Again, I know all this. All I'm trying to do here is perfect my technique.
Ziad~
I think that @ChrisJGJ, @ChristopherT and I all said your basic technique is very good and made a couple of suggestions. Chris said to increase your speed, Christopher said not to cover the deck as much and I suggested a more open handling. We've all suggested comparing the spread pass to what you would do if you were just spreading the cards and closing the spread. So, what you are doing between the moment you spread the card and the moment you close the spread is very good. However, what Christopher and I have been trying to convey is that there is more to the performance of the move than the technical handling.

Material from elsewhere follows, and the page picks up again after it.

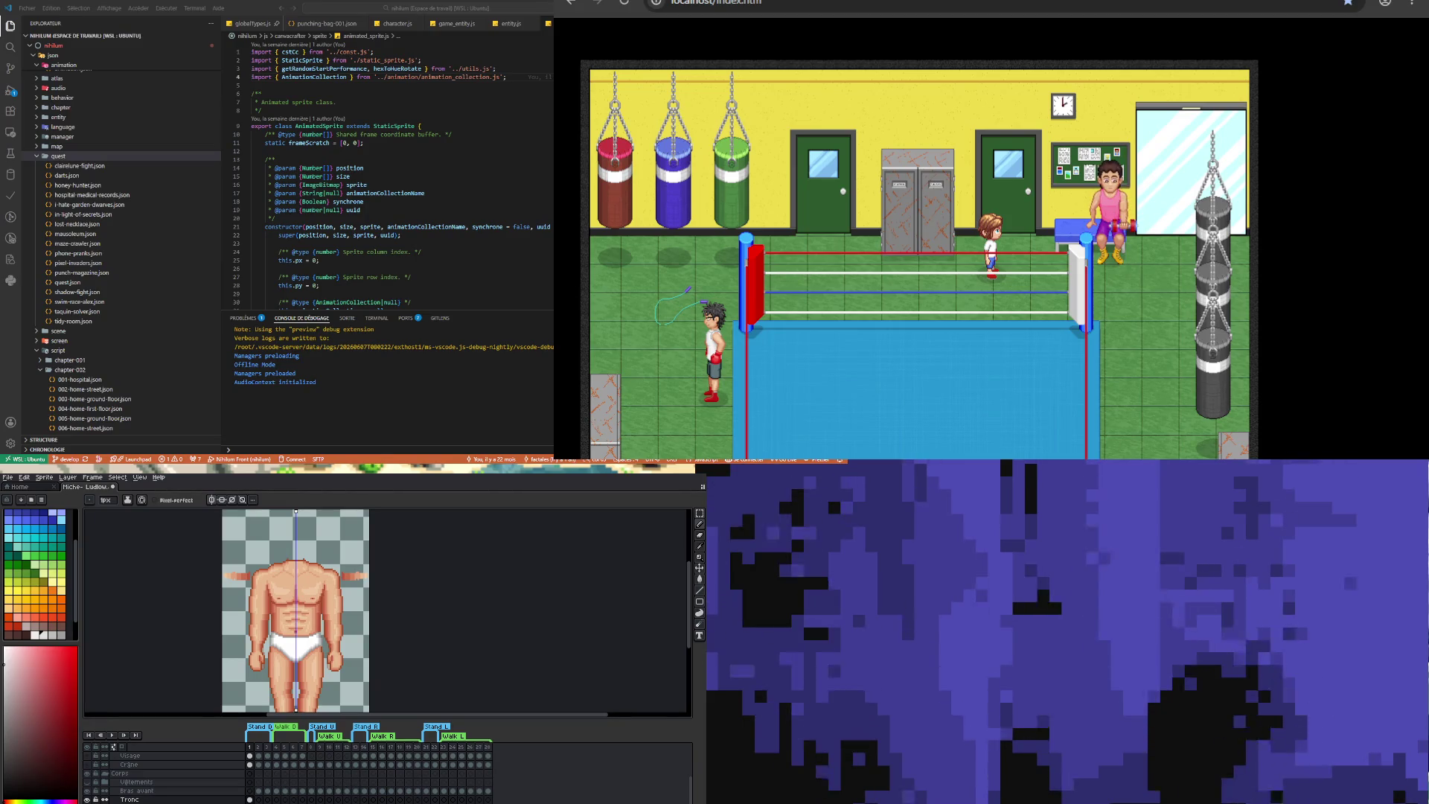
{"action": "scroll", "coordinate": [298, 610], "scroll_direction": "down", "scroll_amount": 1}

If you are trying to fool magicians (as well as lay folks), you will need to do more than perfect the technique. You will need to eliminate all "tells" - motions that indicate you are doing a "move" and eliminate all extra unnecessary movements. As Christopher said, most magicians can typically tell when someone does a pass, not because we see the movement of the pass, but by the unnecessary movements they make (especially the vertical rocking movement people do with an invisible pass), by the tension in their hands and arms and by the attention they pay to their hands. Knowledgable magicians can tell exactly what you are doing by the way the curved spread is closed straight on and the resulting position of the cards before you square them. Lay folks may not be able to tell what move you make, but sense that you did "something." Technical invisibility ensures that nobody knows what move you did, presentational invisibility (including the handling before and after the sleight) ensures that nobody knows you did a move.
Your response to everything we said is "I know that but I don't care." I get the sense you posted this expecting everyone to say "wow, your handling is amazing" and are a little perturbed that you are getting a different reaction. If all you care about is having a perfectly technical spread pass (defined as what you do after beginning the spread until you close the spread), then you are there. But I get the sense that you are filtering out our advice because that is not what you want to hear. I would suggest that what we are saying is what you need to hear.
What @ChristopherT and I are trying to do is to get you to think about magic in a different way. We see all the YouTube tutorials shot showing only the performer's hands. Magic is performed with the whole body (including your eyes, your voice and your mind), not just the hands. We see tutorials with (often incomplete) technical descriptions of the sleights without any discussion of how to execute the sleights in the context of a routine. We are trying to get you to think of the performance of the sleight in a larger context. Moves are meant to be used in magic and magic is meant to be performed for people.
You've pretty much perfected the technical move, we are encouraging you to now perfect the performance of the move.